Beyond steroids, Robinson annulation is used for: - Terpene synthesis: 6-membered rings of mono- and sesquiterpenes (limonene-style, but more elaborate). - Alkaloid synthesis: tropinone (Robinson's original application), morphine intermediates, codeine. - Natural product synthesis: a reaction featured in textbook problems and real syntheses alike.

Take-home

  • The steroid skeleton has four fused rings (three 6-membered + one 5-membered).
  • Robinson annulation builds 6-membered rings via Michael + intramolecular aldol + dehydration.
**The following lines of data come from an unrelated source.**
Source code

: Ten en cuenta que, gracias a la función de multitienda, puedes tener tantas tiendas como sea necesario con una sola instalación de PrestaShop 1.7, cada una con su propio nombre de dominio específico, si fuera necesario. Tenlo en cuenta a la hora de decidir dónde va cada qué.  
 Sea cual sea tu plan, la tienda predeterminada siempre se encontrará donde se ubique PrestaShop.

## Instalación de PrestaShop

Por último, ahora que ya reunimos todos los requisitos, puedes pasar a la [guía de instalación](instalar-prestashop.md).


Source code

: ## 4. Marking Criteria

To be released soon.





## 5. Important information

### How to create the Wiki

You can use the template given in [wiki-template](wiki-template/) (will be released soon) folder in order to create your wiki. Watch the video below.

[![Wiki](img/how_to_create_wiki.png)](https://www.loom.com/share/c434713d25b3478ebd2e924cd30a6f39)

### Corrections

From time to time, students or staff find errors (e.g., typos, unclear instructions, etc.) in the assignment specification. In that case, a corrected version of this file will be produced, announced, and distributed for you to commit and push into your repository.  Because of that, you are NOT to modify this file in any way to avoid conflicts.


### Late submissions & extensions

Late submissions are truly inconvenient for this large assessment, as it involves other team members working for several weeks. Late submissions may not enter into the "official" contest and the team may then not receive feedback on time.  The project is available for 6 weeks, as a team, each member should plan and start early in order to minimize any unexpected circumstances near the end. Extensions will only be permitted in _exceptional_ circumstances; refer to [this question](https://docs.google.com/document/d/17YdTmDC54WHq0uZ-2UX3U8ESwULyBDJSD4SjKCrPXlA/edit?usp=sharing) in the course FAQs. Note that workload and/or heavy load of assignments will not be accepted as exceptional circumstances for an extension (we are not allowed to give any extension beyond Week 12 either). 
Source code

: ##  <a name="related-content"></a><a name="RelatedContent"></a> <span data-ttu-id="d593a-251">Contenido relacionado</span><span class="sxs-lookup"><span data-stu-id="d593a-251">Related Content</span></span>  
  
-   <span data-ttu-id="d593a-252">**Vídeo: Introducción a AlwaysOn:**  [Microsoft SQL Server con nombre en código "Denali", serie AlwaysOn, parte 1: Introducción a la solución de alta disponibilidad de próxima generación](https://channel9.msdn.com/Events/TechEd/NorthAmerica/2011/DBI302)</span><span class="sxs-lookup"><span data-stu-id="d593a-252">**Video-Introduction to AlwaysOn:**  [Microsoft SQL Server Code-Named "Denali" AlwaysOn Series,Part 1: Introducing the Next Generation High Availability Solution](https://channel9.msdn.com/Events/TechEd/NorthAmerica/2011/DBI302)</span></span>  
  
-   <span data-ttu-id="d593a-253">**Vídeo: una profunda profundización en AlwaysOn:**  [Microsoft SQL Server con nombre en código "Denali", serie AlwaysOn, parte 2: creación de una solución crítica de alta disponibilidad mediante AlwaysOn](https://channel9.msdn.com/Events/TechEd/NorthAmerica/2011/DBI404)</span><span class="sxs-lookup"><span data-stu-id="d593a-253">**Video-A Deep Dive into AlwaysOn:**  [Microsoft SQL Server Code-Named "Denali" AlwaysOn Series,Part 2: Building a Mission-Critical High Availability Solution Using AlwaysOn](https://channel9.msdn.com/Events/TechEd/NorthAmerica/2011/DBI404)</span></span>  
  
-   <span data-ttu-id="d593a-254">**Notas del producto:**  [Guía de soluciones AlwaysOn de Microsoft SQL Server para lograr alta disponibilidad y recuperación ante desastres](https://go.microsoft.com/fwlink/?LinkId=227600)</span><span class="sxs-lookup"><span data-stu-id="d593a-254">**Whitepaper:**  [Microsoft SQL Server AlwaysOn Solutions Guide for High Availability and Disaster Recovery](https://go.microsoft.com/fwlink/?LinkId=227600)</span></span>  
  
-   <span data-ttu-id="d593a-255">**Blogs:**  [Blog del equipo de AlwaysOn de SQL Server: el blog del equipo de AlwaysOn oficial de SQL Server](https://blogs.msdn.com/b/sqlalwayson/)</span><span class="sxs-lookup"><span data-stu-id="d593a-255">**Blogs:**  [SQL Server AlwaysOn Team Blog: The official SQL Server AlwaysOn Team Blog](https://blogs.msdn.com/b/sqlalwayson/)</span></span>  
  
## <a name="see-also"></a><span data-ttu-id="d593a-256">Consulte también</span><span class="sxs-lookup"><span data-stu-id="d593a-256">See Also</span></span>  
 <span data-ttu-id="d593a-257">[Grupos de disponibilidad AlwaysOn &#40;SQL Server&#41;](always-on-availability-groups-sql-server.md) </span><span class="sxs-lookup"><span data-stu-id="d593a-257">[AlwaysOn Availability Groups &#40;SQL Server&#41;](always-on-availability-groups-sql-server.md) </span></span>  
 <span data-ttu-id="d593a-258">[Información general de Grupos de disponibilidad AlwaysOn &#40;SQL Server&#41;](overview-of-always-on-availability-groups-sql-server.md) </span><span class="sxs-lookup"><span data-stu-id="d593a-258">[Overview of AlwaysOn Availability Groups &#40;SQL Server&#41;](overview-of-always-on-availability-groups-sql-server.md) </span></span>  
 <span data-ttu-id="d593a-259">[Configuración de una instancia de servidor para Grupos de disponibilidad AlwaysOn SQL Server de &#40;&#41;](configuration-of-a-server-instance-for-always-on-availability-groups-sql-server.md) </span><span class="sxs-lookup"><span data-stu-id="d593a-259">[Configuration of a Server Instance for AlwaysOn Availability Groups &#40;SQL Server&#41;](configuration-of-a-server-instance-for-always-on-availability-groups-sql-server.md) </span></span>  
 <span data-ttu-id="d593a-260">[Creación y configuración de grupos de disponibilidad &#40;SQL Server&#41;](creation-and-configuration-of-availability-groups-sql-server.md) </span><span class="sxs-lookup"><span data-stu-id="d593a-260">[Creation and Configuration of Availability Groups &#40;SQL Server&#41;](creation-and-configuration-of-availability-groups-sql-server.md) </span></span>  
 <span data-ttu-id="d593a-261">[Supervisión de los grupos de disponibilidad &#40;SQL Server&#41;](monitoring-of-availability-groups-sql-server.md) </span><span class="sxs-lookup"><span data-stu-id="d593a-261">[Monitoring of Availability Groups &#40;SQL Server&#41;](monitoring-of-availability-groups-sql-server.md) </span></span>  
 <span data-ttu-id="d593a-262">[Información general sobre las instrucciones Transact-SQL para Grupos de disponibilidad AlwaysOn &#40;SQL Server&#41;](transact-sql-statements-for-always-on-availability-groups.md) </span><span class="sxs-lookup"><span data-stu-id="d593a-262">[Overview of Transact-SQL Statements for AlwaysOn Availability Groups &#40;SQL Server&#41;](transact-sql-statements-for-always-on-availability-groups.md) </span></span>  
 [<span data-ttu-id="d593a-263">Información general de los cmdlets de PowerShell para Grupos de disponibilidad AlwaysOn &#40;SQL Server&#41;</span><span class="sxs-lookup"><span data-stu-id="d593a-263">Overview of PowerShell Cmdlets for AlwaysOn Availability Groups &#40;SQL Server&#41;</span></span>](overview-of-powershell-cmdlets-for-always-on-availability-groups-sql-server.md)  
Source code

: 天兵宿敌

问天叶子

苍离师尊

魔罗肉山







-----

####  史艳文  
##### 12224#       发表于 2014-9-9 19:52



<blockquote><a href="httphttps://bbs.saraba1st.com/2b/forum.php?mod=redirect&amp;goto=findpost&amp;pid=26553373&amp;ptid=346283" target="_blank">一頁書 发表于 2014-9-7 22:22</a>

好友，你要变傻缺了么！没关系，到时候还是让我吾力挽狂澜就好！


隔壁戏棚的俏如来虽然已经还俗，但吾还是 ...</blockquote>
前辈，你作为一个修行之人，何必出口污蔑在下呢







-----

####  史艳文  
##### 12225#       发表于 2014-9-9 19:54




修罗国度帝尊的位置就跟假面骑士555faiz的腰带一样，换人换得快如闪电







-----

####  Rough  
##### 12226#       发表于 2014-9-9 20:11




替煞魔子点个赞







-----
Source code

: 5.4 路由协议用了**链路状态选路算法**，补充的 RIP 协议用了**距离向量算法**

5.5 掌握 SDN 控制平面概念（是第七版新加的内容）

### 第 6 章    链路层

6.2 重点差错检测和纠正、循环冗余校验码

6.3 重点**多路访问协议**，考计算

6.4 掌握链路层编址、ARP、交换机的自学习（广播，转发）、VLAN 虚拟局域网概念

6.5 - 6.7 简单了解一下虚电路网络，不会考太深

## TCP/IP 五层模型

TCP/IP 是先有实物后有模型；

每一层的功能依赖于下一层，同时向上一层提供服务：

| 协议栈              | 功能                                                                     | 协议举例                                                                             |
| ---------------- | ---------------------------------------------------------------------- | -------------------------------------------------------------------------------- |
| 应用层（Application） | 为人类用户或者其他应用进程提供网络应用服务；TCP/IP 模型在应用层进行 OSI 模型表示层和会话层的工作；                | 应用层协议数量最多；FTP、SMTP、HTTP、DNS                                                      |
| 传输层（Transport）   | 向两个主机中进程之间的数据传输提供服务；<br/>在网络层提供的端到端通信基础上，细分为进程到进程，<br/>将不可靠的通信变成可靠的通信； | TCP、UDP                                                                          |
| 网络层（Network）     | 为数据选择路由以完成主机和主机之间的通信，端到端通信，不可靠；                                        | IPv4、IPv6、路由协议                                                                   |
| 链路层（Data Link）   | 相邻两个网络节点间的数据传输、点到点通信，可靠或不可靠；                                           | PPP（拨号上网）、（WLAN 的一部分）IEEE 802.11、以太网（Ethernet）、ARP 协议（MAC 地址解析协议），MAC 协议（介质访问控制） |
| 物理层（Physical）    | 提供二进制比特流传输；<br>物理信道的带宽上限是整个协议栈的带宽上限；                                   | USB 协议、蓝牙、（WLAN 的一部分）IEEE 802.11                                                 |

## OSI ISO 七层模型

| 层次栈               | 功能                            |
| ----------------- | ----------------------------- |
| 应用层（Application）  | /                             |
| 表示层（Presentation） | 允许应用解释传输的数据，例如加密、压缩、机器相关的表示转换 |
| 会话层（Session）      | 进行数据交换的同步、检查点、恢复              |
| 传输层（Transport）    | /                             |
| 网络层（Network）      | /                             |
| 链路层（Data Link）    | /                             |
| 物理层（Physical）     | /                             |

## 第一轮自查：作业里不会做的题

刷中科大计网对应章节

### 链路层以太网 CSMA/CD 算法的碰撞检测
  • The Wieland-Miescher ketone is a fused 6-6 bicyclic enone made by Robinson; it is the universal steroid synthesis precursor.
  • Asymmetric Robinson (with proline or other chiral organocatalysts) gives enantiomerically enriched steroid building blocks.
  • Robinson's Nobel-winning work on tropinone (alkaloid) and Woodward's Nobel-winning cortisone synthesis both relied on Robinson annulation.
  • Modern steroid drug manufacture combines total/semi/biosynthetic approaches; Robinson plays a key role.
  • Mastery of Chapter 29 (Michael + Robinson) is essential for understanding natural product synthesis and pharmaceutical chemistry.